Wie viele Widersprüche passen in einen Menschen? Der Liedermacher Gerhard Gundermann ist Baggerfahrer und arbeitet in einem Braunkohlerevier in der Lausitz. Abends steht er mit Fleischerhemd, großer Brille und Gitarre auf der Bühne. Und morgens klettert er im Blaumann auf seinen Bagger im Tagebau, auf dem Kopf trägt er einen Helm, auf dem "Onkel Gundi" steht.
Gundermann könnte längst von seiner Musik leben. Aber das will er nicht. Er brauche den Rhythmus der Schaufelräder als Inspiration, sagt er einmal.
Gundermann wird inoffizieller Mitarbeiter der Stasi
Gerhard Gundermann wird am 21. Februar 1955 in Weimar geboren und will die Welt verbessern. Dafür ist die DDR offen: Solange jemand nur die Welt, nicht aber das eigene Land verändern will.
Gerhard Gundermann neben seinem Braunkohlebagger bei Hoyerswerda
Als Arbeiter, der sich künstlerisch ausdrücken will, könnte er in der DDR eine Bilderbuchkarriere machen. Gundermann wird Politoffizier bei der NVA und engagiert sich musikalisch in einem Armeechor. Als er kein Loblied auf einen General singen will, landet er als Hilfsarbeiter im Tagebau. Und bildet sich zum Facharbeiter weiter, hört nie auf, Musik zu machen.

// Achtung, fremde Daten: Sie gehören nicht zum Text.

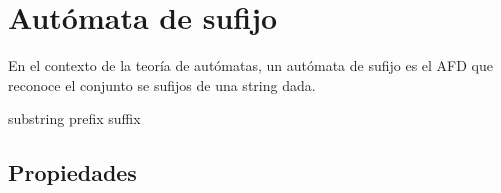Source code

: \section{Autómata de sufijo}\label{SuffixAutomaton}
En el contexto de la teoría de autómatas, un autómata de sufijo es el \acrshort{AFD} que reconoce el conjunto se sufijos de una \gls{string} dada.

\gls{substring}
\gls{prefix}
\gls{suffix}

\subsection{Propiedades}


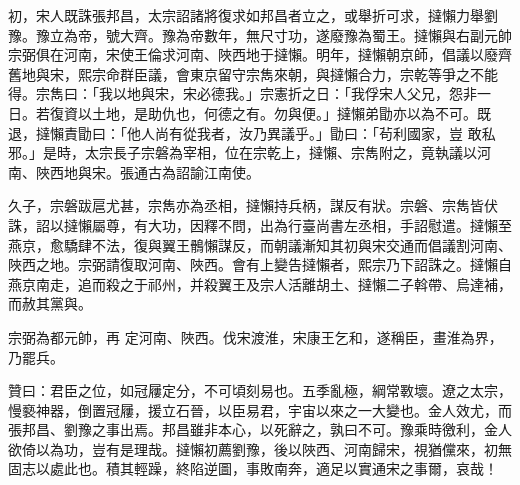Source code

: \begin{pinyinscope}
 初，宋人既誅張邦昌，太宗詔諸將復求如邦昌者立之，或舉折可求，撻懶力舉劉豫。豫立為帝，號大齊。豫為帝數年，無尺寸功，遂廢豫為蜀王。撻懶與右副元帥宗弼俱在河南，宋使王倫求河南、陜西地于撻懶。明年，撻懶朝京師，倡議以廢齊舊地與宋，熙宗命群臣議，會東京留守宗雋來朝，與撻懶合力，宗乾等爭之不能得。宗雋曰：「我以地與宋，宋必德我。」宗憲折之日：「我俘宋人父兄，怨非一日。若復資以土地，是助仇也，何德之有。勿與便。」撻懶弟勖亦以為不可。既退，撻懶責勖曰：「他人尚有從我者，汝乃異議乎。」勖曰：「茍利國家，豈
 敢私邪。」是時，太宗長子宗磐為宰相，位在宗乾上，撻懶、宗雋附之，竟執議以河南、陜西地與宋。張通古為詔諭江南使。



 久子，宗磐跋扈尤甚，宗雋亦為丞相，撻懶持兵柄，謀反有狀。宗磐、宗雋皆伏誅，詔以撻懶屬尊，有大功，因釋不問，出為行臺尚書左丞相，手詔慰遣。撻懶至燕京，愈驕肆不法，復與翼王鶻懶謀反，而朝議漸知其初與宋交通而倡議割河南、陜西之地。宗弼請復取河南、陜西。會有上變告撻懶者，熙宗乃下詔誅之。撻懶自燕京南走，追而殺之于祁州，并殺翼王及宗人活離胡土、撻懶二子斡帶、烏達補，而赦其黨與。



 宗弼為都元帥，再
 定河南、陜西。伐宋渡淮，宋康王乞和，遂稱臣，畫淮為界，乃罷兵。



 贊曰：君臣之位，如冠屨定分，不可頃刻易也。五季亂極，綱常斁壞。遼之太宗，慢褻神器，倒置冠屨，援立石晉，以臣易君，宇宙以來之一大變也。金人效尤，而張邦昌、劉豫之事出焉。邦昌雖非本心，以死辭之，孰曰不可。豫乘時徼利，金人欲倚以為功，豈有是理哉。撻懶初薦劉豫，後以陜西、河南歸宋，視猶儻來，初無固志以處此也。積其輕躁，終陷逆圖，事敗南奔，適足以實通宋之事爾，哀哉！



\end{pinyinscope}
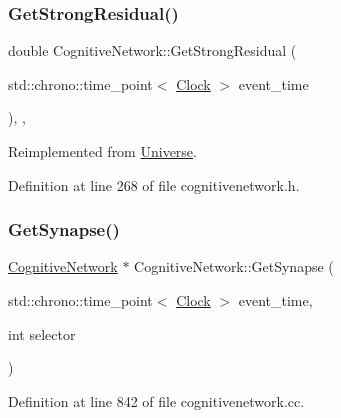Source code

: \subsubsection{\texorpdfstring{Get\+Strong\+Residual()}{GetStrongResidual()}}
{\footnotesize\ttfamily double Cognitive\+Network\+::\+Get\+Strong\+Residual (\begin{DoxyParamCaption}\item[{std\+::chrono\+::time\+\_\+point$<$ \mbox{\hyperlink{universe_8h_a0ef8d951d1ca5ab3cfaf7ab4c7a6fd80}{Clock}} $>$}]{event\+\_\+time }\end{DoxyParamCaption})\hspace{0.3cm}{\ttfamily [inline]}, {\ttfamily [final]}, {\ttfamily [virtual]}}



Reimplemented from \mbox{\hyperlink{class_universe_af0f4b81950061e63c2855eb40957a5b1}{Universe}}.



Definition at line 268 of file cognitivenetwork.\+h.

\mbox{\label{class_cognitive_network_a1944aaa13667bc267e6ef44892da969d}} 
\subsubsection{\texorpdfstring{Get\+Synapse()}{GetSynapse()}}
{\footnotesize\ttfamily \mbox{\hyperlink{class_cognitive_network}{Cognitive\+Network}} $\ast$ Cognitive\+Network\+::\+Get\+Synapse (\begin{DoxyParamCaption}\item[{std\+::chrono\+::time\+\_\+point$<$ \mbox{\hyperlink{universe_8h_a0ef8d951d1ca5ab3cfaf7ab4c7a6fd80}{Clock}} $>$}]{event\+\_\+time,  }\item[{int}]{selector }\end{DoxyParamCaption})}



Definition at line 842 of file cognitivenetwork.\+cc.

\mbox{\label{class_cognitive_network_ae0068b9df823e1b10fed3c73f1cb4702}}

Er wird inoffizieller Mitarbeiter der Staatssicherheit, glaubt, so gegen Bonzen und Stalinisten anzukommen. "Ich habe sieben Jahre mit der Staatssicherheit kooperiert. Und dann haben sie sieben Jahre gegen mich operiert. Also: Ich habe eine relativ ausgeglichene Bilanz", erzählt Gundermann in einem Radiointerview. Und sagt weiter: "Ich kann nicht im Nachhinein sagen, das war falsch, das war richtig. Ich denke, wir sind auf der Welt, damit wir Fehler machen, damit wir lernen."
Gundermann will mit denen arbeiten, für die er singt
Auch in die Staatspartei SED tritt er ein – und wird bald wieder rausgeworfen, "wegen unerwünschter eigener Meinung", wie es offiziell heißt. Dennoch darf Gundermann eine Platte aufnehmen: "Männer, Frauen und Maschinen" (1988), alles neben seiner Arbeit als Baggerfahrer.
Mit dem Ende der DDR kommt das Ende des Tagebaus. Gundermann beginnt 1997 eine Umschulung zum Tischler. Denn er will mit denen arbeiten, für die er singt. Poetisch verarbeitet er auf seinen Platten die Folgen der Wiedervereinigung für den Osten Deutschlands. Er setzt sich in seinen Songtexten kritisch mit Themen wie Arbeitslosigkeit, Umweltverschmutzung und den Niedergang der Industriereviere in der ehemaligen DDR auseinander.
Dass er als Liedermacher mit dem Film "Gundermann" von Andreas Dresen 2018 endlich in ganz Deutschland bekannt wird, erlebt er nicht mehr. Er ist 1998 gestorben – mit 43 Jahren.